THE TASK: Please pick out every line in the data below that contains the string "Model", and copy each one. Case counts.

SUPPLIED MATERIAL:

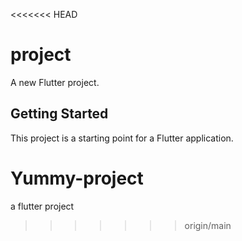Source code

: <<<<<<< HEAD
# project

A new Flutter project.

## Getting Started

This project is a starting point for a Flutter application.

# Yummy-project
a flutter project
>>>>>>> origin/main
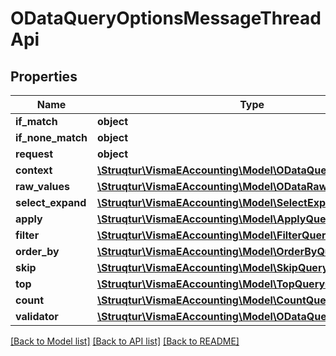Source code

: # ODataQueryOptionsMessageThreadApi

## Properties
Name | Type | Description | Notes
------------ | ------------- | ------------- | -------------
**if_match** | **object** |  | [optional] 
**if_none_match** | **object** |  | [optional] 
**request** | **object** |  | [optional] 
**context** | [**\Struqtur\VismaEAccounting\Model\ODataQueryContext**](ODataQueryContext.md) |  | [optional] 
**raw_values** | [**\Struqtur\VismaEAccounting\Model\ODataRawQueryOptions**](ODataRawQueryOptions.md) |  | [optional] 
**select_expand** | [**\Struqtur\VismaEAccounting\Model\SelectExpandQueryOption**](SelectExpandQueryOption.md) |  | [optional] 
**apply** | [**\Struqtur\VismaEAccounting\Model\ApplyQueryOption**](ApplyQueryOption.md) |  | [optional] 
**filter** | [**\Struqtur\VismaEAccounting\Model\FilterQueryOption**](FilterQueryOption.md) |  | [optional] 
**order_by** | [**\Struqtur\VismaEAccounting\Model\OrderByQueryOption**](OrderByQueryOption.md) |  | [optional] 
**skip** | [**\Struqtur\VismaEAccounting\Model\SkipQueryOption**](SkipQueryOption.md) |  | [optional] 
**top** | [**\Struqtur\VismaEAccounting\Model\TopQueryOption**](TopQueryOption.md) |  | [optional] 
**count** | [**\Struqtur\VismaEAccounting\Model\CountQueryOption**](CountQueryOption.md) |  | [optional] 
**validator** | [**\Struqtur\VismaEAccounting\Model\ODataQueryValidator**](ODataQueryValidator.md) |  | [optional] 

[[Back to Model list]](../README.md#documentation-for-models) [[Back to API list]](../README.md#documentation-for-api-endpoints) [[Back to README]](../README.md)


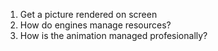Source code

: 1. Get a picture rendered on screen
2. How do engines manage resources?
3. How is the animation managed profesionally?
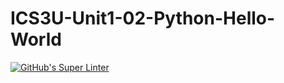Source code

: # ICS3U-Unit1-02-Python-Hello-World

[![GitHub's Super Linter](https://github.com/Aidan-moore/ICS3U-Unit1-02-Python-Hello-World/workflows/GitHub's%20Super%20Linter/badge.svg)](https://github.com/Aidan-moore/ICS3U-Unit1-02-Python-Hello-World/actions)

WORKED SOLUTION:
**context** | [**\Struqtur\VismaEAccounting\Model\ODataQueryContext**](ODataQueryContext.md) |  | [optional] 
**raw_values** | [**\Struqtur\VismaEAccounting\Model\ODataRawQueryOptions**](ODataRawQueryOptions.md) |  | [optional] 
**select_expand** | [**\Struqtur\VismaEAccounting\Model\SelectExpandQueryOption**](SelectExpandQueryOption.md) |  | [optional] 
**apply** | [**\Struqtur\VismaEAccounting\Model\ApplyQueryOption**](ApplyQueryOption.md) |  | [optional] 
**filter** | [**\Struqtur\VismaEAccounting\Model\FilterQueryOption**](FilterQueryOption.md) |  | [optional] 
**order_by** | [**\Struqtur\VismaEAccounting\Model\OrderByQueryOption**](OrderByQueryOption.md) |  | [optional] 
**skip** | [**\Struqtur\VismaEAccounting\Model\SkipQueryOption**](SkipQueryOption.md) |  | [optional] 
**top** | [**\Struqtur\VismaEAccounting\Model\TopQueryOption**](TopQueryOption.md) |  | [optional] 
**count** | [**\Struqtur\VismaEAccounting\Model\CountQueryOption**](CountQueryOption.md) |  | [optional] 
**validator** | [**\Struqtur\VismaEAccounting\Model\ODataQueryValidator**](ODataQueryValidator.md) |  | [optional] 
[[Back to Model list]](../README.md#documentation-for-models) [[Back to API list]](../README.md#documentation-for-api-endpoints) [[Back to README]](../README.md)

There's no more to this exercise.